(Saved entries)
━━━━━━━━━━━━━━━━━━━━

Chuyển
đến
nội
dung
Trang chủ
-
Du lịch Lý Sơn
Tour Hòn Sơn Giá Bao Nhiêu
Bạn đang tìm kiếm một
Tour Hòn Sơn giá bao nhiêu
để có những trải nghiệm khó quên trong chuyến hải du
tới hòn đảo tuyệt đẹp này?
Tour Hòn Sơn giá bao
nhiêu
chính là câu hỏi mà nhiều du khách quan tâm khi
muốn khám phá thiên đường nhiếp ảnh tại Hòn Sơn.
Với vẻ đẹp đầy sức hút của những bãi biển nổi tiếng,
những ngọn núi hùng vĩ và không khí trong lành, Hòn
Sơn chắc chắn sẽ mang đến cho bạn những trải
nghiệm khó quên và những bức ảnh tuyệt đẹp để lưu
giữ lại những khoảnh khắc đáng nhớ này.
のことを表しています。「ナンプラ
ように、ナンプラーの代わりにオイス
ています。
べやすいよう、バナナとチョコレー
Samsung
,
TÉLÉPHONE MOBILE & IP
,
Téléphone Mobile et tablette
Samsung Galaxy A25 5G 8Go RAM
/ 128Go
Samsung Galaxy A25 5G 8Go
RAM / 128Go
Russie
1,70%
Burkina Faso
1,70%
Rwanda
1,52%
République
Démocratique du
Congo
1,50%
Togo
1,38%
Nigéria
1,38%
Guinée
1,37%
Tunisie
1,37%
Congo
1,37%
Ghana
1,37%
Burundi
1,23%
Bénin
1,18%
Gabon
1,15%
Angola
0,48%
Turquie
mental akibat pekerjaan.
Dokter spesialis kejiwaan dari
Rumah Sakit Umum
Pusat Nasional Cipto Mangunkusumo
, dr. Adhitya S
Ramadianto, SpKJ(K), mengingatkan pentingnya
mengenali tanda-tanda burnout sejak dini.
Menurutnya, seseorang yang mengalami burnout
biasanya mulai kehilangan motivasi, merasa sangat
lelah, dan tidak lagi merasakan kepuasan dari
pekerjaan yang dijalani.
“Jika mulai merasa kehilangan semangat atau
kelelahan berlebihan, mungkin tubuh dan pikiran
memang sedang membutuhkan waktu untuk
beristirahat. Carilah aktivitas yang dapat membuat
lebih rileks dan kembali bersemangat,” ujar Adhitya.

━━━━━━━━━━━━━━━━━━━━

## Description of the task
The full set of entries should be transcribed exactly.

## Exercise answer
Chuyển
đến
nội
dung
Trang chủ
-
Du lịch Lý Sơn
Tour Hòn Sơn Giá Bao Nhiêu
Bạn đang tìm kiếm một
Tour Hòn Sơn giá bao nhiêu
để có những trải nghiệm khó quên trong chuyến hải du
tới hòn đảo tuyệt đẹp này?
Tour Hòn Sơn giá bao
nhiêu
chính là câu hỏi mà nhiều du khách quan tâm khi
muốn khám phá thiên đường nhiếp ảnh tại Hòn Sơn.
Với vẻ đẹp đầy sức hút của những bãi biển nổi tiếng,
những ngọn núi hùng vĩ và không khí trong lành, Hòn
Sơn chắc chắn sẽ mang đến cho bạn những trải
nghiệm khó quên và những bức ảnh tuyệt đẹp để lưu
giữ lại những khoảnh khắc đáng nhớ này.
のことを表しています。「ナンプラ
ように、ナンプラーの代わりにオイス
ています。
べやすいよう、バナナとチョコレー
Samsung
,
TÉLÉPHONE MOBILE & IP
,
Téléphone Mobile et tablette
Samsung Galaxy A25 5G 8Go RAM
/ 128Go
Samsung Galaxy A25 5G 8Go
RAM / 128Go
Russie
1,70%
Burkina Faso
1,70%
Rwanda
1,52%
République
Démocratique du
Congo
1,50%
Togo
1,38%
Nigéria
1,38%
Guinée
1,37%
Tunisie
1,37%
Congo
1,37%
Ghana
1,37%
Burundi
1,23%
Bénin
1,18%
Gabon
1,15%
Angola
0,48%
Turquie
mental akibat pekerjaan.
Dokter spesialis kejiwaan dari
Rumah Sakit Umum
Pusat Nasional Cipto Mangunkusumo
, dr. Adhitya S
Ramadianto, SpKJ(K), mengingatkan pentingnya
mengenali tanda-tanda burnout sejak dini.
Menurutnya, seseorang yang mengalami burnout
biasanya mulai kehilangan motivasi, merasa sangat
lelah, dan tidak lagi merasakan kepuasan dari
pekerjaan yang dijalani.
“Jika mulai merasa kehilangan semangat atau
kelelahan berlebihan, mungkin tubuh dan pikiran
memang sedang membutuhkan waktu untuk
beristirahat. Carilah aktivitas yang dapat membuat
lebih rileks dan kembali bersemangat,” ujar Adhitya.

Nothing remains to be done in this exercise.